Activity:
Print out each entry below in full, exactly as given, excluding pictures.

(Stored items)
================
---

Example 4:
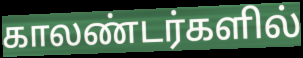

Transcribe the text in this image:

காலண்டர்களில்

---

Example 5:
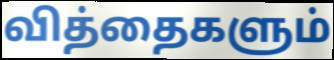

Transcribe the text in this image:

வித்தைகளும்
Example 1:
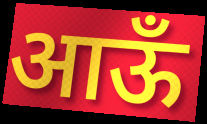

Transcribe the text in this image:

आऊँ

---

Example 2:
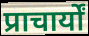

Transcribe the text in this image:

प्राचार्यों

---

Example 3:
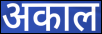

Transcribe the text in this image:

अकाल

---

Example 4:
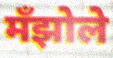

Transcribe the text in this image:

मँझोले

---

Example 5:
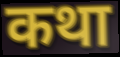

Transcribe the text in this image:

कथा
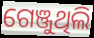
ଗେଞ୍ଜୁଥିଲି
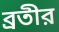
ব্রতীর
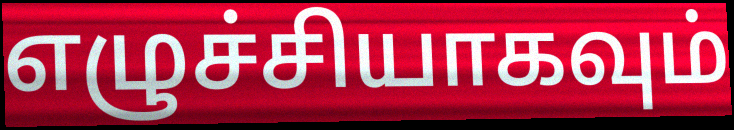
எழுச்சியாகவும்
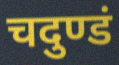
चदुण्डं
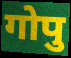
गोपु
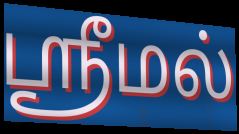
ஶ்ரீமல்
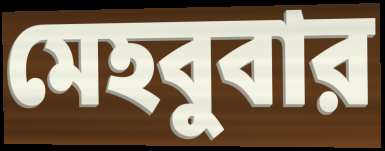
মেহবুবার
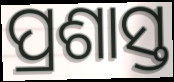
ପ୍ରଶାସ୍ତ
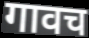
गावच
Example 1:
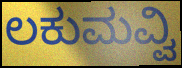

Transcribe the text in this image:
================
Exercise output:
---

Example 4:

Transcribe the text in this image:

காலண்டர்களில்

---

Example 5:

Transcribe the text in this image:

வித்தைகளும்
Example 1:

Transcribe the text in this image:

आऊँ

---

Example 2:

Transcribe the text in this image:

प्राचार्यों

---

Example 3:

Transcribe the text in this image:

अकाल

---

Example 4:

Transcribe the text in this image:

मँझोले

---

Example 5:

Transcribe the text in this image:

कथा
ଗେଞ୍ଜୁଥିଲି
ব্রতীর
எழுச்சியாகவும்
चदुण्डं
गोपु
ஶ்ரீமல்
মেহবুবার
ପ୍ରଶାସ୍ତ
गावच
Example 1:

Transcribe the text in this image:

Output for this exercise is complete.